Items from a dataset

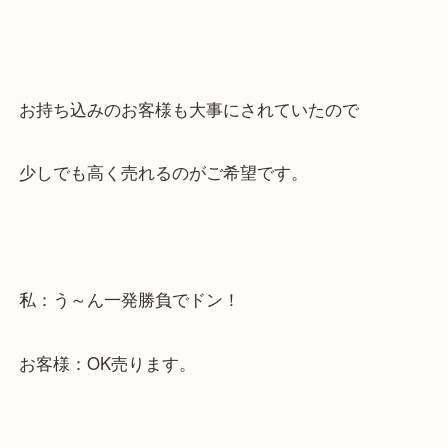
買取商品だから見るだけにしておこう・・・
腕にはめたら欲しくなっちゃうので我慢！
お持ち込みのお客様も大事にされていたので
少しでも高く売れるのがご希望です。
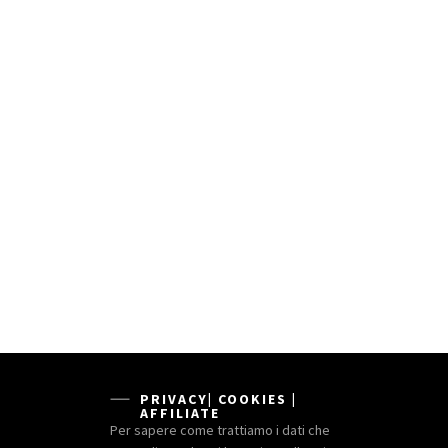
PRIVACY| COOKIES |
AFFILIATE
Per sapere come trattiamo i dati che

■ Job item ■
Copy out all of the data above, swapping "AFFILIATE" for "PARTNER" and keeping every other line unchanged. Leave the pictures out.

■ Answer box ■
買取商品だから見るだけにしておこう・・・
腕にはめたら欲しくなっちゃうので我慢！
お持ち込みのお客様も大事にされていたので
少しでも高く売れるのがご希望です。
PRIVACY| COOKIES |
PARTNER
Per sapere come trattiamo i dati che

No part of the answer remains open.